As in any profession, reputation can have a lot to do with a grantsman's success. "You begin to know which ones write the sound proposals," says Thomas Cutler, an OEO field representative in New York City. One grantsman with a sound reputation is Mitchell Sviridoff, until recently the $25,000-a-year director of New Haven, Conn.'s Community Progress Inc. and now head of the Human Resources Administration in New York City.


In his four years in New Haven, Mr. Sviridoff was credited with obtaining $5 million from the Ford Foundation, $6 million from the Office of Economic Opportunity, $2 million from the Labor Department and $2 million from other sources, all for New Haven projects. That, plus another $6 million that went directly to the city instead of to his agency – but which he helped grab – brought the total to$21 million, or $125 for every resident of New Haven. "Money," says Mr. Sviridoff, "is no longer a problem for us."


"Since we have the reputation for delivering the goods with every grant we've gotten so far, agencies actually come to us if they have money they want to spend," says a staff member of the New Haven organization.

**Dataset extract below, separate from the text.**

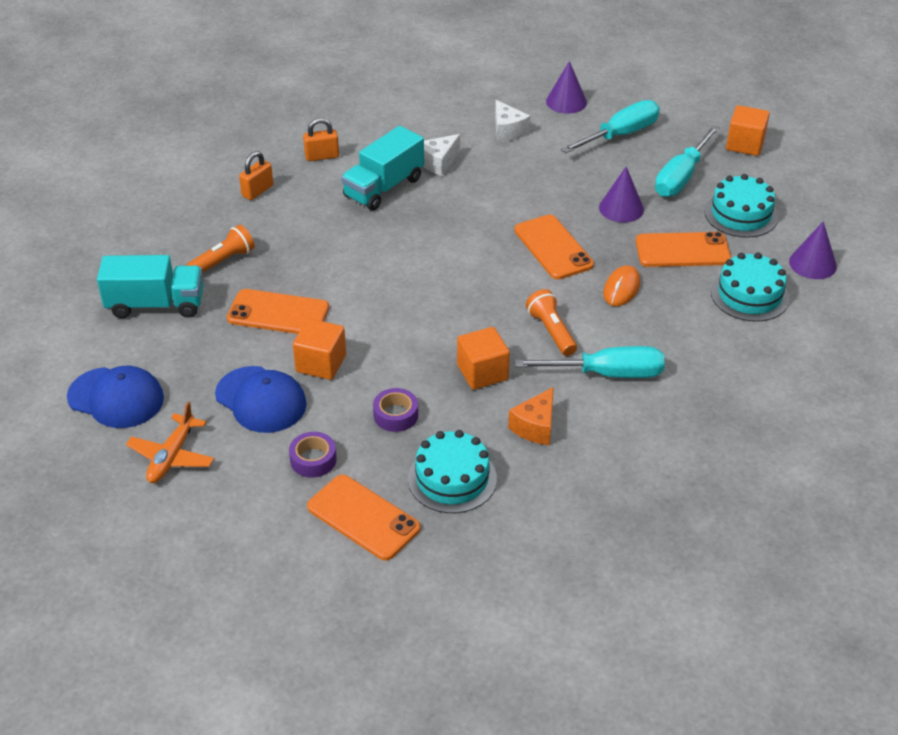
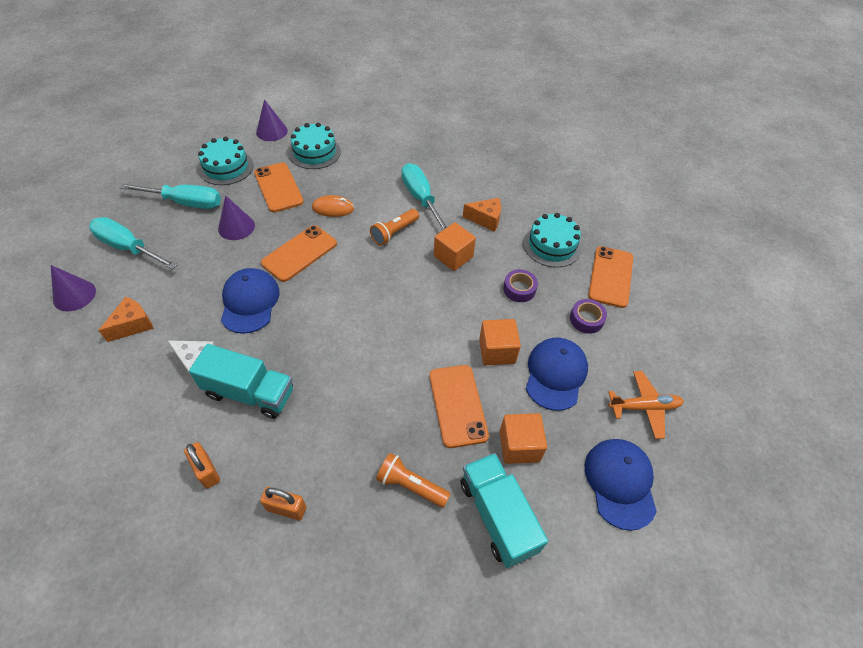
camera: 115 degrees left, 10 degrees up
white cheese [495,100,530,142] -> orange cheese [98,297,154,342]
orange cube [726,105,770,156] -> orange cube moved to [500,413,547,464]
none -> blue cap [221,268,280,334]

Mr. Sviridoff never went to college. He picked up experience as a fund-raiser in his posts as officer of a labor union, president of the Connecticut state CIO, president of the New Haven Board of Education and administrator in the Alliance for Progress program of aid for Latin America.


Most fund-raisers, however – and there now are more than 400 in their year-and-a-half old professional society, with the number expected to double by next year – are college graduates. Many are former college teachers. Some started out as social workers. Most have some experience in working with community problems.


Mr. Jones, now 33 years old, majored in business administration at Hofstra University in Hempstead, N.Y., then became an assistant director of the Cleveland Development Foundation, a group of business leaders interested in city planning. From there he moved into a University of Oklahoma urban renewal study project, then was picked by the state to be its first coordinator of fund raising in the war on poverty. He stayed in that post one year.


While many grantsmen are salaried professionals employed by the group or agency seeking funds, in some cases they have organized research groups to free-lance their services. One is Social Sciences Research & Development Corp., El Cerrito, Calif. With its 14 full-time social scientists plus a clerical and writing staff, the group writes applications for other poverty- fighting agencies and even gets grants itself. Social Sciences Research now is administrating a $15 million Commerce Department study to improve employment conditions in Oakland.


"Given a problem to solve – say juvenile delinquency among seventh grade Negro students – we let all our staff members take a crack at it," says Floyd Hunter, director of Social Sciences Research.. "They figure out what kind of personnel would be needed and what the program should be. Then they decide how much money is needed and what agency in Washington is most likely to provide it."